WHAT YOU NEED TO DO: In the BlackBerry Leap review, what are named as the phone's chief draws?
(Beginning of DOCUMENT SEGMENT)
The BlackBerry Leap is a block of solid, chunky plastic with a big screen. It looks undeniably professional, but that screen — nestled behind the all-glass front — wants to be fun. Not work. That is the inescapable reality of BlackBerry’s newest, all-touch, mid-level smartphone: it’s caught between two worlds.
What’s it for?
The Leap appears to be aimed at business users who are used to the widescreens of iPhones and Androids. Security and battery life — apart from the productivity shebang that comes with BlackBerry OS 10 — are the Leap’s chief draw.
Does it do the job?
Yes and no.
The phone has spectacular battery life. There is enough screen real estate to navigate through spreadsheets and presentations (for which BlackBerry bundles apps out of the box). And, once you get used to them, the operating system trades intuitiveness (read: Blackberry Hub) for fancy design. Even the BlackBerry’s on-screen keyboard is so enabling that you run the risk of eliciting the random tl;dr every now and then.
But the software is also where the phone quickly loses the plot. The ecosystem is woefully inadequate despite the Android-ported offerings available via the Amazon app store. And within a week of usage, chinks in the phone’s behaviour started becoming more and more common.
(End of DOCUMENT SEGMENT)
(Beginning of INFORMATION PROVIDED)
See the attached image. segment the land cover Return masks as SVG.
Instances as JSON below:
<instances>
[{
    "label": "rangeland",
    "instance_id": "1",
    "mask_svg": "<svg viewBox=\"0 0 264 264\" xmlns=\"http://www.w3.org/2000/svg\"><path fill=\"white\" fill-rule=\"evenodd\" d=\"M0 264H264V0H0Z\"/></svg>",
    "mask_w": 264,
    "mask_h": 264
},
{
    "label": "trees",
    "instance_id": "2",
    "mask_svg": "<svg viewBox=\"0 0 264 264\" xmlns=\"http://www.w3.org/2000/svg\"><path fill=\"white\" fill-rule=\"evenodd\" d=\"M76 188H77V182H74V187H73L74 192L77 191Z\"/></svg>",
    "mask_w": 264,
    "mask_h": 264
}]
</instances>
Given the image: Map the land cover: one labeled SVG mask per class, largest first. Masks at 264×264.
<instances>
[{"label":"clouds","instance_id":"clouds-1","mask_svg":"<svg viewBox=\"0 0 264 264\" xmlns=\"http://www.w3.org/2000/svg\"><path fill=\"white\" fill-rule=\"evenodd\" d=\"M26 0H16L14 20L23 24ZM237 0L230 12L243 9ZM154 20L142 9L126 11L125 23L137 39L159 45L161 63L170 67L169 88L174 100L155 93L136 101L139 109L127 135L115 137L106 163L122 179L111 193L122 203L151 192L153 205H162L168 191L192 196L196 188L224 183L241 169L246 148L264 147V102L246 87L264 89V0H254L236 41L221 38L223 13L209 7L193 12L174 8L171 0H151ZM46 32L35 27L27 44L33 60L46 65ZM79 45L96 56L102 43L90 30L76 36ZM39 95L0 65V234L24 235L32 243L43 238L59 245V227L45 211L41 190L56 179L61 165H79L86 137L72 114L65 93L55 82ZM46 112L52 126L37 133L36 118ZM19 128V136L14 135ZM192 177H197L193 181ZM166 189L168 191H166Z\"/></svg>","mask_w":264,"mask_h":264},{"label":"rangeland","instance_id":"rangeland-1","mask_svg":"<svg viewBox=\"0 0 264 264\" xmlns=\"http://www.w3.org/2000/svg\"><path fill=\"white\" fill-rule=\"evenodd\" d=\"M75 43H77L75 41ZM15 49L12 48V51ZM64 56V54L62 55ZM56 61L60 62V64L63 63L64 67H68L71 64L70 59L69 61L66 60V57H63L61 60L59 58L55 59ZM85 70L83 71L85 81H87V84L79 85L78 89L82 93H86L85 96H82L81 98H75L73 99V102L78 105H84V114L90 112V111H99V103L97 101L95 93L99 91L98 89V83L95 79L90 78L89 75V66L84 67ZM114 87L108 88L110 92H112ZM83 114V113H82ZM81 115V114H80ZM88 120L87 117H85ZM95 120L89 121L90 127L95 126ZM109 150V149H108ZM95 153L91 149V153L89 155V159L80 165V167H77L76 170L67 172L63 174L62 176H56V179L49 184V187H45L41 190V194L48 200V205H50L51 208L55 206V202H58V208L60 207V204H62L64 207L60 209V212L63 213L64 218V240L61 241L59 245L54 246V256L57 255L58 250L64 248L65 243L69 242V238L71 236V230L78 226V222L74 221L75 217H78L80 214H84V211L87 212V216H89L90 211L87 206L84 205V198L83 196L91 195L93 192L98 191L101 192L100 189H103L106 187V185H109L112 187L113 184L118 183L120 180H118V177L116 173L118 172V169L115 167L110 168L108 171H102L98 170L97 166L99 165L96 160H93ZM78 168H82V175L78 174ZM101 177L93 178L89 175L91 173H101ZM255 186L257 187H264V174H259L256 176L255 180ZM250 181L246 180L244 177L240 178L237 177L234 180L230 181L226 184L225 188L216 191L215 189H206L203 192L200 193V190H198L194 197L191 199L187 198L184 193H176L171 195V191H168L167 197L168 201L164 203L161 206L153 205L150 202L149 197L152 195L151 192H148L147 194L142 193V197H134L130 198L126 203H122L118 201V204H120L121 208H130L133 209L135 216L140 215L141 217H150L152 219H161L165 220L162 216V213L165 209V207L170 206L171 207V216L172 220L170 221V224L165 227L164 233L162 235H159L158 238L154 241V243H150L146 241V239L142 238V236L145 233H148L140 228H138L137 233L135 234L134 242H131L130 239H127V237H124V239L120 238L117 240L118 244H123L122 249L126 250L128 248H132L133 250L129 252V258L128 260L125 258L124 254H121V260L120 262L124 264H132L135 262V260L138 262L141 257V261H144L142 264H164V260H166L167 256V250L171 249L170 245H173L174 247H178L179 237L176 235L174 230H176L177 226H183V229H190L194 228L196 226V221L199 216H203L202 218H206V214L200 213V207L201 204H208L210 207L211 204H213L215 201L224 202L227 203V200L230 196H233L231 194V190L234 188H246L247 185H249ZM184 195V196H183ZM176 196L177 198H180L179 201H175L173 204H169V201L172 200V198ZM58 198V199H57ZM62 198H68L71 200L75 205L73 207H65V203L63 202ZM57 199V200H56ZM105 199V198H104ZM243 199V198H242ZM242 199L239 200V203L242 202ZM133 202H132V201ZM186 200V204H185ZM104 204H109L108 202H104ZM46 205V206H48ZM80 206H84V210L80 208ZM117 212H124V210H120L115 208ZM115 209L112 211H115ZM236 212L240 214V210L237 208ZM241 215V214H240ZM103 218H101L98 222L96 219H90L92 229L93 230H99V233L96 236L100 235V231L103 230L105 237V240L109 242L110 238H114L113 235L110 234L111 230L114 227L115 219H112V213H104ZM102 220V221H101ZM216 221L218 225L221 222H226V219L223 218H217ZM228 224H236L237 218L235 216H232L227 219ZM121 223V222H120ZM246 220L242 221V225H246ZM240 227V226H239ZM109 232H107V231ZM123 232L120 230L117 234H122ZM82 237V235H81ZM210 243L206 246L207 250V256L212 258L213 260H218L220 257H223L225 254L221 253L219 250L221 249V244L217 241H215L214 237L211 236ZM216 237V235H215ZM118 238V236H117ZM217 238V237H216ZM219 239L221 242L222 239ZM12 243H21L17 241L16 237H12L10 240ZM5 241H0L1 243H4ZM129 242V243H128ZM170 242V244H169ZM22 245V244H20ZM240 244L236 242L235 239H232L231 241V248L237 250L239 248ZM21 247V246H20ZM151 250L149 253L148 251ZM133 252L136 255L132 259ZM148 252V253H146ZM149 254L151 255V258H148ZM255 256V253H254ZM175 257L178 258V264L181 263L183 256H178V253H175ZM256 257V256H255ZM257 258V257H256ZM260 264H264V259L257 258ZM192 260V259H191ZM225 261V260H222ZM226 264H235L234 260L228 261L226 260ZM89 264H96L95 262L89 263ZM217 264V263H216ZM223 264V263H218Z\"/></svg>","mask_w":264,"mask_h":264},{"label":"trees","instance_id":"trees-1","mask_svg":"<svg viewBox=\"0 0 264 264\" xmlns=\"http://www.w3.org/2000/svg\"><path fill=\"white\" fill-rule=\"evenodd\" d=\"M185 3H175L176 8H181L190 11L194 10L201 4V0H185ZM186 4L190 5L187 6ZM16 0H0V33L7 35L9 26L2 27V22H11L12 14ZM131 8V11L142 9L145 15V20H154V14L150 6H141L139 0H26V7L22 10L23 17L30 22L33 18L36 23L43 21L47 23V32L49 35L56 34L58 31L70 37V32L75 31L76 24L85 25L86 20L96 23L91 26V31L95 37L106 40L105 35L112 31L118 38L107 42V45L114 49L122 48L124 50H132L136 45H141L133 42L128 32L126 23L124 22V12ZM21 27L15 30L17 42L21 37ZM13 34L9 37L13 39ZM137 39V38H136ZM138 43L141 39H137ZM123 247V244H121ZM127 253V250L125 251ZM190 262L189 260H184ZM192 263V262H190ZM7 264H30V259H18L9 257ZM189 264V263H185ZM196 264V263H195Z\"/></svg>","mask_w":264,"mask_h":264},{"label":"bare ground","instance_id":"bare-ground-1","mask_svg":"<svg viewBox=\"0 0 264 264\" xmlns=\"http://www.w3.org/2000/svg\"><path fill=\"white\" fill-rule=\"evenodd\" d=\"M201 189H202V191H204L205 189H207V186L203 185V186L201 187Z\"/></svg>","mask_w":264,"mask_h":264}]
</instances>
(End of INFORMATION PROVIDED)
ANSWER BOX: Security and battery life.